(Named joint coordinates)
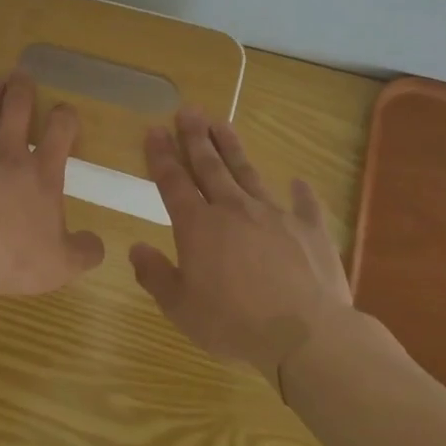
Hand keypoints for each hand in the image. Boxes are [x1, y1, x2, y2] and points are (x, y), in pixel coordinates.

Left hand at [0, 73, 105, 296]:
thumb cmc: (14, 257)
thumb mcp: (62, 265)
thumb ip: (84, 252)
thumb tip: (98, 245)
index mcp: (41, 174)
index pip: (59, 133)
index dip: (65, 116)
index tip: (65, 109)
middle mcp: (8, 156)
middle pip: (16, 111)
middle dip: (21, 90)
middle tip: (21, 74)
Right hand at [129, 107, 354, 386]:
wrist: (306, 335)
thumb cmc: (234, 323)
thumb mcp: (181, 308)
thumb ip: (155, 276)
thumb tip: (136, 248)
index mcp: (198, 226)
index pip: (173, 181)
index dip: (161, 155)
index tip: (154, 129)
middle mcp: (233, 210)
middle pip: (210, 166)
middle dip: (195, 137)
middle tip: (188, 110)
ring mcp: (274, 216)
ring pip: (248, 174)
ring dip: (233, 149)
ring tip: (222, 124)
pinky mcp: (310, 230)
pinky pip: (304, 205)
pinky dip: (301, 192)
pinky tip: (299, 181)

Assignment »
Would you write out the data exactly, with no pictures in the copy?

Expected answer »
Hand keypoints for each hand in the image. Boxes are [x1, y1, x2, y2] and points are (x, y), in pixel coordinates.

Left hand at [0, 73, 105, 296]:
thumb cmc: (14, 257)
thumb mcp: (62, 265)
thumb ip: (84, 252)
thumb tip: (98, 245)
index mcp: (41, 174)
index pip: (59, 133)
index dip: (65, 116)
index tip: (65, 109)
middle mcp: (8, 156)
middle pip: (16, 111)
middle dip: (21, 90)
middle tip: (21, 74)
Right hand at [129, 107, 354, 386]:
wrist: (306, 335)
thumb cmc: (234, 323)
thumb mcp: (181, 308)
thumb ip: (155, 276)
thumb tip: (136, 248)
index mcp: (198, 226)
index pip: (173, 181)
index dip: (161, 155)
index tip: (154, 129)
middle mcp: (233, 210)
middle pip: (210, 166)
middle dip: (195, 137)
middle tip: (188, 110)
ring mcp: (274, 216)
ring pip: (248, 174)
ring dip: (233, 149)
ring tip: (222, 124)
pinky mcp: (310, 230)
pinky pip: (304, 205)
pinky dip: (301, 192)
pinky tip: (299, 181)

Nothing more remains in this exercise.